The first problem with the planner is being actively addressed and the second problem with the hard corners has now been fixed with the updated cubic spline implementation!

 

We also upgraded the network/communication latency with the robots using multi-threading to give us much better performance with our PID error controller.

 

Our goal for next week is to continue to improve the pickup reliability via the approach angle and also add multiple robots into the loop!

Saral’s status Report for 11/5

Since the computer vision has been pretty much done and stable, I focused my efforts this week on improving various smaller odds-and-ends to improve the group’s standing and progress.

Some of the things I worked on was adding safety features around the velocity control and also scaling the velocities appropriately when the thresholds were overshot.

I also helped work on manufacturing 2 pallets for use to use in our testing.

I also helped out with some of the debugging around cubic-spline generation to smoothen out the path and make it easier for the robot to follow.

Saral’s Status Report 10/29

This week I spent a lot of time on robustifying the computer vision algorithm to perform well in various lighting conditions and with blocked LEDs used for localization. In parallel I brought up a fiducial based robot localization system that seems to be far more reliable than the LED based approach. Since we have 2 working approaches, we might be able to perform some sort of sensor fusion on them too.

 

Additionally, we met as a team to perform integration and managed to sort a lot of bugs in the interface between the computer vision and the rest of the robot system.

Saral’s Status Update 10/22

This week, I worked on robust-ifying the Computer vision LED-Robot detection.

 

As a quick recap, the way the computer vision localization works is that the program applies an image mask to the image captured to isolate the LEDs from the appropriate robot.
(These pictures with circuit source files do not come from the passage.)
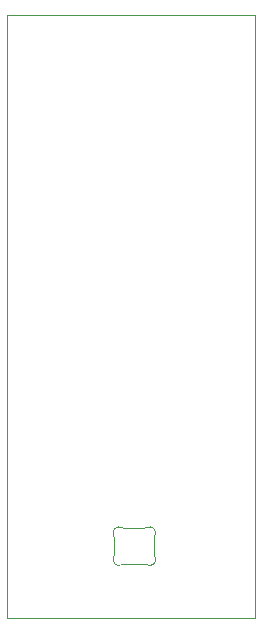
<source format=gbr>
%TF.GenerationSoftware,KiCad,Pcbnew,9.0.6*%
%TF.CreationDate,2026-01-07T14:09:13-05:00*%
%TF.ProjectId,Miguel's-Custom-Devboard - V2,4d696775-656c-4277-932d-437573746f6d,rev?*%
%TF.SameCoordinates,Original*%
%TF.FileFunction,Profile,NP*%
%FSLAX46Y46*%
G04 Gerber Fmt 4.6, Leading zero omitted, Abs format (unit mm)*
G04 Created by KiCad (PCBNEW 9.0.6) date 2026-01-07 14:09:13*
%MOMM*%
%LPD*%
G01*
G04 APERTURE LIST*
%TA.AperFunction,Profile*%
%ADD10C,0.050000*%
%TD*%
%TA.AperFunction,Profile*%
%ADD11C,0.100000*%
%TD*%
G04 APERTURE END LIST*
D10*
X183000000Y-43000000D02*
X204000000Y-43000000D01*
X204000000Y-94000000D01*
X183000000Y-94000000D01*
X183000000Y-43000000D01*
D11*
%TO.C,LED1*%
X192125001Y-87247157D02*
X192125001Y-88652841D01*
X193030548Y-89449999D02*
X194619452Y-89449999D01*
X194619452Y-86450000D02*
X193030547Y-86450000D01*
X195524999Y-88652841D02*
X195524999Y-87247157D01*
X192075516Y-87030279D02*
G75*
G02*
X192125001Y-87247156I-450505J-216876D01*
G01*
X192075516Y-87030279D02*
G75*
G02*
X192778289Y-86381701I450514J216878D01*
G01*
X192125001Y-88652841D02*
G75*
G02*
X192075516Y-88869719I-499990J-2D01*
G01*
X192778289Y-89518298D02*
G75*
G02*
X192075516Y-88869718I-252259J431700D01*
G01*
X192778289Y-89518298D02*
G75*
G02*
X193030548Y-89449999I252261J-431710D01*
G01*
X193030547Y-86450000D02*
G75*
G02*
X192778289Y-86381701I3J500009D01*
G01*
X194619452Y-89449999D02*
G75*
G02*
X194871710Y-89518297I-2J-500011D01*
G01*
X194871711Y-86381700D02*
G75*
G02*
X194619453Y-86449999I-252261J431710D01*
G01*
X194871711Y-86381700D02*
G75*
G02*
X195574484Y-87030279I252259J-431700D01*
G01*
X195524999Y-87247157D02*
G75*
G02*
X195574486Y-87030280I499991J-3D01*
G01*
X195574484Y-88869719D02*
G75*
G02*
X194871711Y-89518296I-450515J-216877D01*
G01*
X195574484Y-88869719D02*
G75*
G02*
X195524981Y-88652842I450516J216919D01*
G01*
%TD*%
M02*

</source>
After this, the algorithm does the inverse affine transform, scaling etc.

 

However, due to manufacturing inaccuracies in our LEDs, changing ambient lighting conditions, camera inaccuracies, off-axis image shift etc, using a hardcoded LUT for which robot color is which is simply not robust and has been giving us a lot of issues.

 

As such, I refactored the computer vision algorithms to use K-nearest-neighbors to run an unsupervised clustering classification algorithm at runtime to figure out which LED is which. This adds practically no extra latency/compute overhead during runtime since all the algorithm does is a distance calculation to the centroids of each of the clusters.

 

Included below is a visualization of 4 robot colors (Orange, 2 types of blue, Green) and also subsequently the clustering centroids and the detected pixels. As you can see, often 2 types of LEDs with the same color have enough noise/discrepancy in the detection that the clustering approach is definitely the right approach to this problem.